◆ Required action ◆
An exact copy of the records is needed; please leave the images out.

◆ Hardware project source files ◆
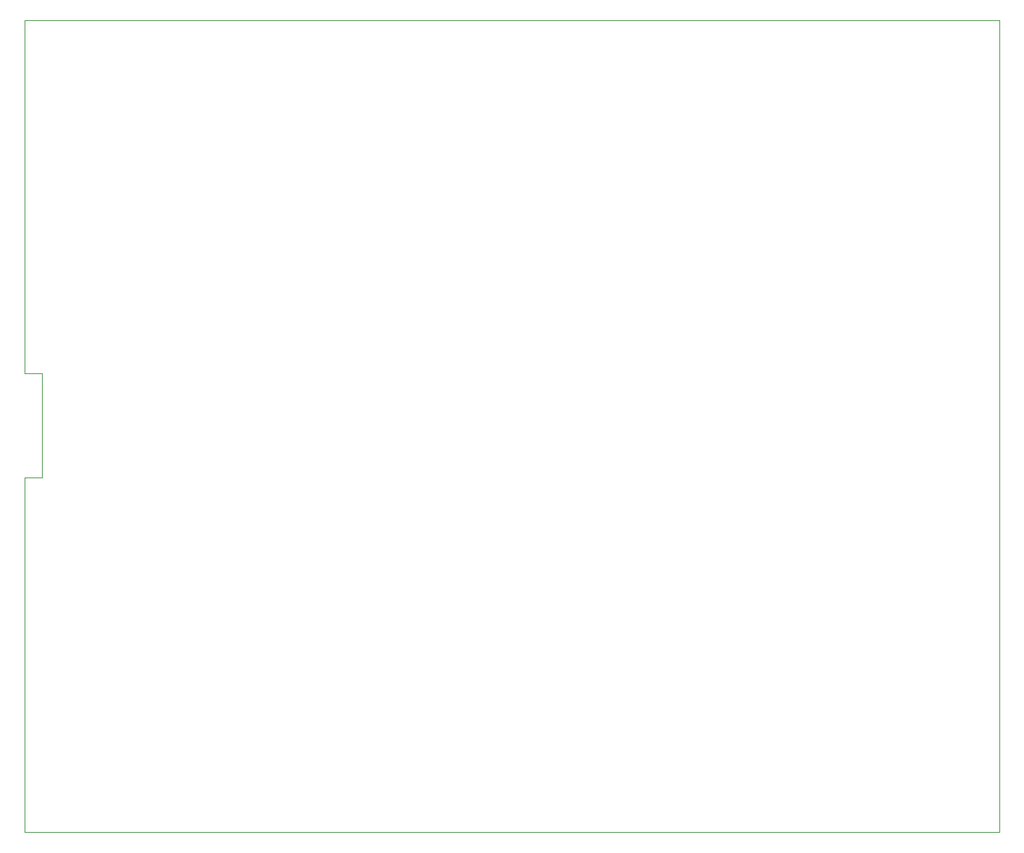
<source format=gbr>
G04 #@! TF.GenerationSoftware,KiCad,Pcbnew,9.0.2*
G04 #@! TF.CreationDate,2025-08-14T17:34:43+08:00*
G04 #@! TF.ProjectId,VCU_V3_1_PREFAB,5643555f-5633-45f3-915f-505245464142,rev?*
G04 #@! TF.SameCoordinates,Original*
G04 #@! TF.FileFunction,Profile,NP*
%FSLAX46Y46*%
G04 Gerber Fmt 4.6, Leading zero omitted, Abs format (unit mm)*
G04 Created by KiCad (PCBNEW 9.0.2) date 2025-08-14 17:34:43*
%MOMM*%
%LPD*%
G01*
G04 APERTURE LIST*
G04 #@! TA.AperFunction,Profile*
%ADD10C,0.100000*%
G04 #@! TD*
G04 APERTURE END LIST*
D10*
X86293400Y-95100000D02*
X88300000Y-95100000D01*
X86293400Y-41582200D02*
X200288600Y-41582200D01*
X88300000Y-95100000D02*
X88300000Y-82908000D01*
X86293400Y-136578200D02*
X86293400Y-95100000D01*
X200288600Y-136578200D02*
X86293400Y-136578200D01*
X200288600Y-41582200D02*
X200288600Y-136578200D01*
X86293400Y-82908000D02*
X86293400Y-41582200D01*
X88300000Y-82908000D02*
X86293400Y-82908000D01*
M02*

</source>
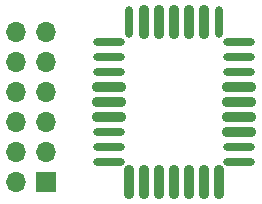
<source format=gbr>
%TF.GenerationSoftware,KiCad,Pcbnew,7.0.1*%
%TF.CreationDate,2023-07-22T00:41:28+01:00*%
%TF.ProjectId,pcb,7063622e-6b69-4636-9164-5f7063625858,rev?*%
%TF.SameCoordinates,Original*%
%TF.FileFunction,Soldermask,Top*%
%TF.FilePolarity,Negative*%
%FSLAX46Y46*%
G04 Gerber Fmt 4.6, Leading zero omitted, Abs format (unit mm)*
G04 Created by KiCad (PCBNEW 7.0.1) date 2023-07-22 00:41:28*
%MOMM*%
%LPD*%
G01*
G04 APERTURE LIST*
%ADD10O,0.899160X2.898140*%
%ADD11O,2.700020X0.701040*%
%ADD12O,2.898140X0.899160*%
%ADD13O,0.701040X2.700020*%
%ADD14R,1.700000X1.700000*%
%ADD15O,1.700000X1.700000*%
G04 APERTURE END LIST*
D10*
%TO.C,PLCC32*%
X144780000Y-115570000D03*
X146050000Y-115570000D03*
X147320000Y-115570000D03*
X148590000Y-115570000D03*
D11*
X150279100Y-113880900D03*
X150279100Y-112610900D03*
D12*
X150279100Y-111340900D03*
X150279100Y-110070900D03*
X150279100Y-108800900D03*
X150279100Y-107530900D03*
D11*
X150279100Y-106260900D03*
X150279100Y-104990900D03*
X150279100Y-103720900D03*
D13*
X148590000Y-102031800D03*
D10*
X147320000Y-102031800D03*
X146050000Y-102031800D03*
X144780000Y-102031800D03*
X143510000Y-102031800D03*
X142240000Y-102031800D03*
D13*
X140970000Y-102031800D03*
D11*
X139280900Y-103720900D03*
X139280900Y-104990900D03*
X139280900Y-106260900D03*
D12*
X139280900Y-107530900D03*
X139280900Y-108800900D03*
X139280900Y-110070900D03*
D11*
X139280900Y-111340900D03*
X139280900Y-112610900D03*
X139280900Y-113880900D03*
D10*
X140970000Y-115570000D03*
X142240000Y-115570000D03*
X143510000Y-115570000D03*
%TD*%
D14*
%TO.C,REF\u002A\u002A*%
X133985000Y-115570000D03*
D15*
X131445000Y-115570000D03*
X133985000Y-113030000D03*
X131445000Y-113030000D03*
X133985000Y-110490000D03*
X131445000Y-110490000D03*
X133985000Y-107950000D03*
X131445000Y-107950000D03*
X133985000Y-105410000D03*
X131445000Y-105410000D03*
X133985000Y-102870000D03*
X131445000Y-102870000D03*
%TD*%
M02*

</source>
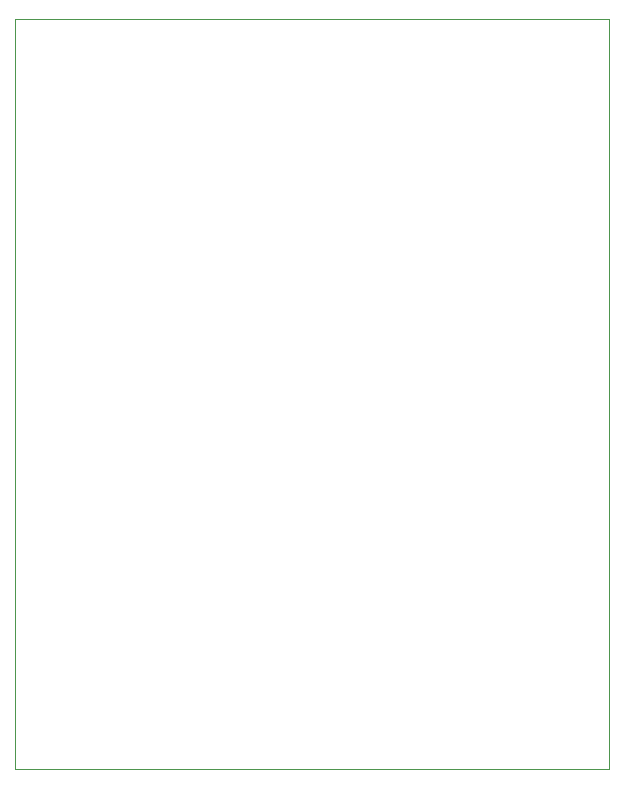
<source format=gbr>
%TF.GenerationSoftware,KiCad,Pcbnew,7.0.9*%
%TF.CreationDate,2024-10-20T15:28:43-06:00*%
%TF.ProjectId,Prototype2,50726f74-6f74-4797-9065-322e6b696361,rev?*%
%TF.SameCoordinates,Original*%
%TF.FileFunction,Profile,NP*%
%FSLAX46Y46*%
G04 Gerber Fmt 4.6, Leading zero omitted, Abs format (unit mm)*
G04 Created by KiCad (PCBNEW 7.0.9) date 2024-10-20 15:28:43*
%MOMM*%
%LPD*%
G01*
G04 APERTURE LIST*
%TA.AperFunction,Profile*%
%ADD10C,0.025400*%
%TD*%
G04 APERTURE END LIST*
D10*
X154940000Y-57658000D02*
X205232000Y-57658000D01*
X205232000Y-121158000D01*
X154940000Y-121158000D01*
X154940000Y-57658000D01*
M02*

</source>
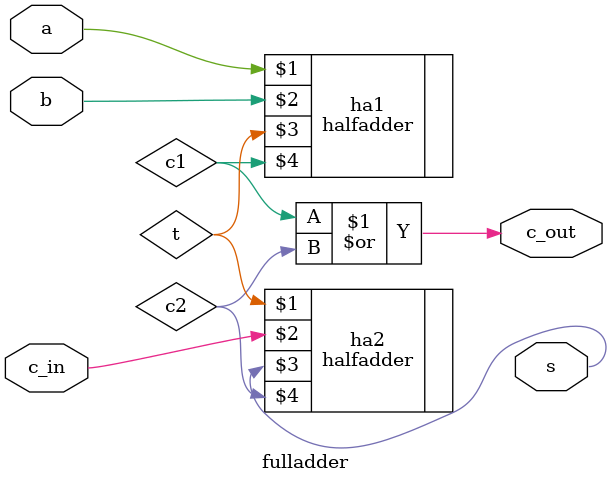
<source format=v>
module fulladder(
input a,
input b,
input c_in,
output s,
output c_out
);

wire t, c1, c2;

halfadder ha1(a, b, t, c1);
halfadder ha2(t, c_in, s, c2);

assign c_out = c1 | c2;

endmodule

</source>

◆ Result of the task ◆
<source format=gbr>
G04 #@! TF.GenerationSoftware,KiCad,Pcbnew,9.0.2*
G04 #@! TF.CreationDate,2025-08-14T17:34:43+08:00*
G04 #@! TF.ProjectId,VCU_V3_1_PREFAB,5643555f-5633-45f3-915f-505245464142,rev?*
G04 #@! TF.SameCoordinates,Original*
G04 #@! TF.FileFunction,Profile,NP*
%FSLAX46Y46*%
G04 Gerber Fmt 4.6, Leading zero omitted, Abs format (unit mm)*
G04 Created by KiCad (PCBNEW 9.0.2) date 2025-08-14 17:34:43*
%MOMM*%
%LPD*%
G01*
G04 APERTURE LIST*
G04 #@! TA.AperFunction,Profile*
%ADD10C,0.100000*%
G04 #@! TD*
G04 APERTURE END LIST*
D10*
X86293400Y-95100000D02*
X88300000Y-95100000D01*
X86293400Y-41582200D02*
X200288600Y-41582200D01*
X88300000Y-95100000D02*
X88300000Y-82908000D01*
X86293400Y-136578200D02*
X86293400Y-95100000D01*
X200288600Y-136578200D02*
X86293400Y-136578200D01*
X200288600Y-41582200D02*
X200288600Y-136578200D01*
X86293400Y-82908000D02*
X86293400Y-41582200D01*
X88300000Y-82908000D02*
X86293400Y-82908000D01*
M02*

</source>
<source format=gbr>
%TF.GenerationSoftware,KiCad,Pcbnew,7.0.1*%
%TF.CreationDate,2023-07-22T00:41:28+01:00*%
%TF.ProjectId,pcb,7063622e-6b69-4636-9164-5f7063625858,rev?*%
%TF.SameCoordinates,Original*%
%TF.FileFunction,Soldermask,Top*%
%TF.FilePolarity,Negative*%
%FSLAX46Y46*%
G04 Gerber Fmt 4.6, Leading zero omitted, Abs format (unit mm)*
G04 Created by KiCad (PCBNEW 7.0.1) date 2023-07-22 00:41:28*
%MOMM*%
%LPD*%
G01*
G04 APERTURE LIST*
%ADD10O,0.899160X2.898140*%
%ADD11O,2.700020X0.701040*%
%ADD12O,2.898140X0.899160*%
%ADD13O,0.701040X2.700020*%
%ADD14R,1.700000X1.700000*%
%ADD15O,1.700000X1.700000*%
G04 APERTURE END LIST*
D10*
%TO.C,PLCC32*%
X144780000Y-115570000D03*
X146050000Y-115570000D03*
X147320000Y-115570000D03*
X148590000Y-115570000D03*
D11*
X150279100Y-113880900D03*
X150279100Y-112610900D03*
D12*
X150279100Y-111340900D03*
X150279100Y-110070900D03*
X150279100Y-108800900D03*
X150279100Y-107530900D03*
D11*
X150279100Y-106260900D03*
X150279100Y-104990900D03*
X150279100Y-103720900D03*
D13*
X148590000Y-102031800D03*
D10*
X147320000Y-102031800D03*
X146050000Y-102031800D03*
X144780000Y-102031800D03*
X143510000Y-102031800D03*
X142240000Y-102031800D03*
D13*
X140970000Y-102031800D03*
D11*
X139280900Y-103720900D03*
X139280900Y-104990900D03*
X139280900Y-106260900D03*
D12*
X139280900Y-107530900D03*
X139280900Y-108800900D03*
X139280900Y-110070900D03*
D11*
X139280900Y-111340900D03*
X139280900Y-112610900D03*
X139280900Y-113880900D03*
D10*
X140970000Y-115570000D03*
X142240000Y-115570000D03*
X143510000Y-115570000D03*
%TD*%
D14*
%TO.C,REF\u002A\u002A*%
X133985000Y-115570000D03*
D15*
X131445000Y-115570000D03*
X133985000Y-113030000D03*
X131445000Y-113030000D03*
X133985000Y-110490000D03*
X131445000Y-110490000D03*
X133985000Y-107950000D03*
X131445000Y-107950000D03*
X133985000Y-105410000D03*
X131445000Y-105410000D03*
X133985000Y-102870000D03*
X131445000Y-102870000D03*
%TD*%
M02*

</source>
<source format=gbr>
%TF.GenerationSoftware,KiCad,Pcbnew,7.0.9*%
%TF.CreationDate,2024-10-20T15:28:43-06:00*%
%TF.ProjectId,Prototype2,50726f74-6f74-4797-9065-322e6b696361,rev?*%
%TF.SameCoordinates,Original*%
%TF.FileFunction,Profile,NP*%
%FSLAX46Y46*%
G04 Gerber Fmt 4.6, Leading zero omitted, Abs format (unit mm)*
G04 Created by KiCad (PCBNEW 7.0.9) date 2024-10-20 15:28:43*
%MOMM*%
%LPD*%
G01*
G04 APERTURE LIST*
%TA.AperFunction,Profile*%
%ADD10C,0.025400*%
%TD*%
G04 APERTURE END LIST*
D10*
X154940000Y-57658000D02*
X205232000Y-57658000D01*
X205232000Y-121158000D01*
X154940000Y-121158000D01*
X154940000Y-57658000D01*
M02*

</source>
<source format=v>
module fulladder(
input a,
input b,
input c_in,
output s,
output c_out
);

wire t, c1, c2;

halfadder ha1(a, b, t, c1);
halfadder ha2(t, c_in, s, c2);

assign c_out = c1 | c2;

endmodule

</source>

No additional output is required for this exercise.